It's not everyday you get an invitation to have breakfast with a CEO - of a major company. But, that's what six Chicago social media types got to do this week.
[Note: GM paid for my breakfast and parking.]
We met with Fritz Henderson, CEO of GM. After we introduced ourselves, we got to know Fritz, whose former addresses include Asia, Brazil and Switzerland. Now in his 25th year at GM, he has 14 more to go until he matches his father's 39 years as a GM employee. Being GM's CEO is a job he always wanted, but taking the company through bankruptcy wasn't what he imagined. As leaders go, Fritz comes across as dedicated to his brand, his company and his employees.
Fritz was there to answer our questions. There was no presentation, no sales pitch. Only answers from Fritz and a small group of GM execs who were in Chicago for a regional dealer's meeting, which followed our conversation. Hundreds of dealers had to wait while Fritz took time to let us take pictures.
First up - the size of cars.
"Don't tell big it can't be small." Susan Docherty, GM vice president said.
Americans are catching onto the value of smaller cars, even for larger families. What's taking so long? In comparison to Europe and other countries, our gas prices are relatively low, we're not taxed as much and we have wide open spaces. We do like to drive, don't we?
[My favorite GM car: a shiny black brand new Buick Century, loaded and just what I needed, as a successful sales rep, to transport my clients. Length of ownership: 8 days. Tip: when you buy a new car, take the sticker off. Date of loss: stolen on April 1 - no one believed me. The car was never recovered. Upside: I won a WXRT writing contest - and a car alarm for my next car, an Olds-loaded, of course.]
GM focuses on marketing four core brands through several channels.
Dealers bring in the personal one-on-one touch and build relationships, but more and more those relationships begin online. In looking at the Buick LaCrosse site, you can build a car, compare competition and enter your customer information, which opens a relationship between GM and the prospect. GM isn't the only car maker that does this. The day before this meeting, I listened to Honda's ad:tech Chicago presentation about their online marketing.
The tricky part for Honda, GM and even companies like Domino's Pizza is managing - or not - how dealers represent their dealership on social media platforms like twitter and Facebook. A strong dealer may be seen as the brand. Even though GM markets four individual brands, the GM collective presence on social media platforms is under gmblogs.
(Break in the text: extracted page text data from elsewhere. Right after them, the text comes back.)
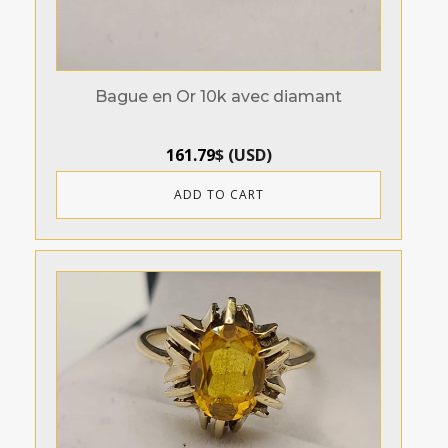
Bague en Or 10k avec diamant
161.79
$
(
USD
)
ADD TO CART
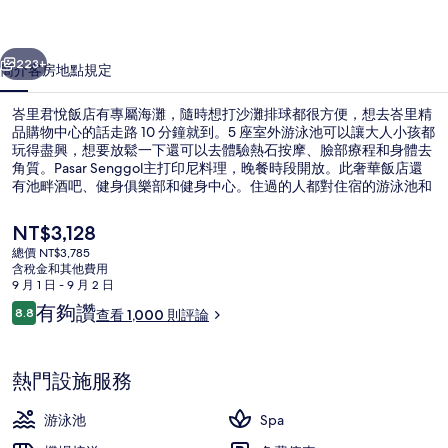
的
一個
下一個
相
223+
簡介
客房
地點
規定
片
峇里君悅飯店有專屬海灘，隨時想打沙灘排球都很方便，想去峇里精
集
品購物中心的話走路 10 分鐘就到。5 座室外游泳池可以讓大人小孩都
玩得盡興，想要放鬆一下還可以去體驗熱石按摩、臉部療程和身體去
角質。Pasar Senggol主打印尼料理，晚餐時段開放。此奢華飯店還
有池畔酒吧、健身俱樂部和健身中心。住過的人都對住宿的游泳池和
友善員工讚不絕口。
目
NT$3,128
前
總價 NT$3,785
的
含稅金和其他費用
5 座室外游泳池，開放時間為 08:00 至
價
9 月 1 日 - 9 月 2 日
格
評
有夠讚
8.8
查看 1,000 則評論
是
8.8 分，滿分 10 分，
論
NT$3,128
熱門設施服務
游泳池
Spa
At ad:tech Chicago, corporate social responsibility was mentioned as a hot trend. So I asked GM: What are you doing in this area?
Hummer and Red Cross was mentioned as an older example. After the meeting, I found GM's corporate responsibility site. This could be a huge area of opportunity, not just for GM, but for any company looking to make a different in their industry. [That's why we advise our clients to partner with charities and talk about how they're actively being responsible in areas like environmentalism.] GM says their plants are environmentally efficient and they use recycled materials. Consumers want to make smart choices; they more information they have, the better buying decisions they can make.
Video Messaging: How GM uses recycled materials
Because GM said the last six to eight months have changed so much, I asked what's new in media relations and communications. Traditionally, GM would bring in a large group of media for a car launch. Now, they're moving to more localized and regional hands-on events that save money and give the media better product access. Here's a look back at how GM managed bankruptcy crisis communications.
Thanks to MJ Tam of Chicagonista for putting me on the guest list and to GM for the honor of being at the table along with Liz Strauss, Hope Bertram, MJ Tam, Blagica Bottigliero and Jenny Pilar.
If you could have breakfast with any CEO, who would it be? What would you ask them?